狂武蔵のイマジンカイザーのレビュー・感想・評価

狂武蔵(2020年製作の映画)
3.9
公式サイトにて述べられた「77分ワンカット」は伊達ではなく、最低限必要な説明を終えたら、後はひたすら斬って斬って斬りまくる。延々と湧き続ける雑兵相手に、疲労以外のダメージを負わず戦い続ける宮本武蔵の姿を至高と取るか、はたまた代わり映えし辛い絵面を退屈と取るか。求めるモノの違いで評価の変わる映画だなあとはおもいます。

『仮面ライダーカブト』の視聴者なら、カッシスワームの人間態って言葉で総てが伝わるであろうアクション俳優・坂口拓。ステゴロが剣戟に変わってどうなるかと思いきや、ひたすら切り捨て、疲れ果てようと一瞬のうちに斬り伏せる姿は『動ける』俳優にしか出来ないなと。

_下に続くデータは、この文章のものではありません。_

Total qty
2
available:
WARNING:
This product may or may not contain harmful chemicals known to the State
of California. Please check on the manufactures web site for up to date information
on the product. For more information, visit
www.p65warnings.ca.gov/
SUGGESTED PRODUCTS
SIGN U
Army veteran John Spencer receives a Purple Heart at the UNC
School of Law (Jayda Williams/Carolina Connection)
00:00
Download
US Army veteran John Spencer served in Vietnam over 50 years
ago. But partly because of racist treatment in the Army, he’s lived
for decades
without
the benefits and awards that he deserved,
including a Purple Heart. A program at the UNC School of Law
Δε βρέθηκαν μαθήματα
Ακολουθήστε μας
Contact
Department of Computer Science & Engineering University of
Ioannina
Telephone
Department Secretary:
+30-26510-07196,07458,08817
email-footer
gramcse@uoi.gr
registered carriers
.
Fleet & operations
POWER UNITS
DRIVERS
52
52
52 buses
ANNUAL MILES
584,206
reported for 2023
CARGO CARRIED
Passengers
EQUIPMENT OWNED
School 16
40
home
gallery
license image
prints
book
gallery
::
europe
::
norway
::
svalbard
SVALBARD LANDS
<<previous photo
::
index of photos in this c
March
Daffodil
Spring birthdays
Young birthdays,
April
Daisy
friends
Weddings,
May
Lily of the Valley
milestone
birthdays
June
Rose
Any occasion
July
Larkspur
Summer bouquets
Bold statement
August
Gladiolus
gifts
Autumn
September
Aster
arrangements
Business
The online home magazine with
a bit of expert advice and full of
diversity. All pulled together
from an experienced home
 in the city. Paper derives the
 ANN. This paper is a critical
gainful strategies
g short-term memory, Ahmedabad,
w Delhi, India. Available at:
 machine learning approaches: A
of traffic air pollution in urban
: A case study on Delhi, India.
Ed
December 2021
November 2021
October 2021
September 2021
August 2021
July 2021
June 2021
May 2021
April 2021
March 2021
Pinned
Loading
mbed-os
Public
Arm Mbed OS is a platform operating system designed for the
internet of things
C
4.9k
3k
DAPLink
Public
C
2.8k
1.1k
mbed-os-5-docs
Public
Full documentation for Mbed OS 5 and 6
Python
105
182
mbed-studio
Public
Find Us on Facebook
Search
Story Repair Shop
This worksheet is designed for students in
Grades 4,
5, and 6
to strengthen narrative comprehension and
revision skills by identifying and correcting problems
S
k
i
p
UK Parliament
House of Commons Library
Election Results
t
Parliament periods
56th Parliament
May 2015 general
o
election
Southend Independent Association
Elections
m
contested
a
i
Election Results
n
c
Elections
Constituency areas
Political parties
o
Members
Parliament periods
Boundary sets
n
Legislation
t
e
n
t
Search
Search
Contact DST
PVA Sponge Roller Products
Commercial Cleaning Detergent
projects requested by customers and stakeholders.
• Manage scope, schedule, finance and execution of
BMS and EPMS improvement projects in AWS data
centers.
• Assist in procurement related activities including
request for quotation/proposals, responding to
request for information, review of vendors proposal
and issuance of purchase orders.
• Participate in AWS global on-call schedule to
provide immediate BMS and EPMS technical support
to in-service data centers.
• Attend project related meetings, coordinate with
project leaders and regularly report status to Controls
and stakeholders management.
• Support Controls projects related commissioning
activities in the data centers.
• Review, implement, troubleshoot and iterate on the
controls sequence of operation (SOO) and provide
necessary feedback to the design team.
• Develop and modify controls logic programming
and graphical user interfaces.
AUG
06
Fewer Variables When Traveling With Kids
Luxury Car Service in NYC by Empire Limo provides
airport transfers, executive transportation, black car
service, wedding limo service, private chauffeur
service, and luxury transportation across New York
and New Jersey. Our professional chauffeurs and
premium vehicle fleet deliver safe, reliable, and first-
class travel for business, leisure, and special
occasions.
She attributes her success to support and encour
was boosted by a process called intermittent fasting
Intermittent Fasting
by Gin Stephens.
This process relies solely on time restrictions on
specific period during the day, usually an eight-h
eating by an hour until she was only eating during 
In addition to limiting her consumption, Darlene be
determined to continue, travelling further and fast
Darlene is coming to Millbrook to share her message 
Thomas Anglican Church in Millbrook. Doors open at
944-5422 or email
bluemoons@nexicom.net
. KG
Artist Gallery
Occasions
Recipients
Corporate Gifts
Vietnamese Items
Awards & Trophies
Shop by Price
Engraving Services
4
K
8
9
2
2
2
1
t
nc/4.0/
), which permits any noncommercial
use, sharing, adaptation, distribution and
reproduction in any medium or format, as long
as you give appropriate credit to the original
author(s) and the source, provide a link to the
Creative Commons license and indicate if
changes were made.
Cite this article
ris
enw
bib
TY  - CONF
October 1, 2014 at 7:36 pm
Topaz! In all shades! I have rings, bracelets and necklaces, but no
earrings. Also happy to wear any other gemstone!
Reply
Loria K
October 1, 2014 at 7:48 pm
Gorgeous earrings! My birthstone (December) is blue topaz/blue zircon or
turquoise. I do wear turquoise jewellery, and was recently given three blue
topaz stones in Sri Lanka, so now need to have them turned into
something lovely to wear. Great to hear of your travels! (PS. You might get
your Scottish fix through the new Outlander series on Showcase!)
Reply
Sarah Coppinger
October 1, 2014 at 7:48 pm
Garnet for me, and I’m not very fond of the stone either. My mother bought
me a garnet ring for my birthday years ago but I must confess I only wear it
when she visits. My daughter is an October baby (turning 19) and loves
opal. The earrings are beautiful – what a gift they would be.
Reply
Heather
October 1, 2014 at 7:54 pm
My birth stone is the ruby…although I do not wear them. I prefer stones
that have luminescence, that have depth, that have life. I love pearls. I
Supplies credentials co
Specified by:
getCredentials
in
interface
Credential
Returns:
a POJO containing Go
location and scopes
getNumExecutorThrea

劇映画や漫画なんかじゃ無視されるかあまり触れられない、それぞれの構えからの攻撃の必要性や理屈が、一対多人数戦という画で伝わってくるのは良かったなと。救援どころか休みもろくに取れないで、それでも剣技・腕力・その周囲の状況を使って切り抜ける様には惚れ惚れします。特に、武蔵の代名詞ともいえる二天一流の出しどころ・使いどころにはなる程、と思ったり。やっぱりリアルの二刀流ってきついんだなあ。

斬られ役の雑兵連中も、尺の都合見栄えの問題で時々無策に飛びかかって来るものの、基本的には徒党を組んでの複数戦。一に対し数で攻めて攻めまくる恐ろしさがイヤというほど描かれていて、そういう緊張感づくりはかなりツボでした。

場面転換も少なく、斬られ役の使いまわしもあり、途中から冗長になるという感想もわからなくはないのですが、ここまで来たらこの殺陣そのものが評価点。起承転結のある映画というよりこの剣戟にシビれろとでも言うようなストロングな構成。映画の形をとった芸術。

妥協も無ければ鬼のようなアクションの釣瓶打ち。是非是非劇場にてご鑑賞あれ。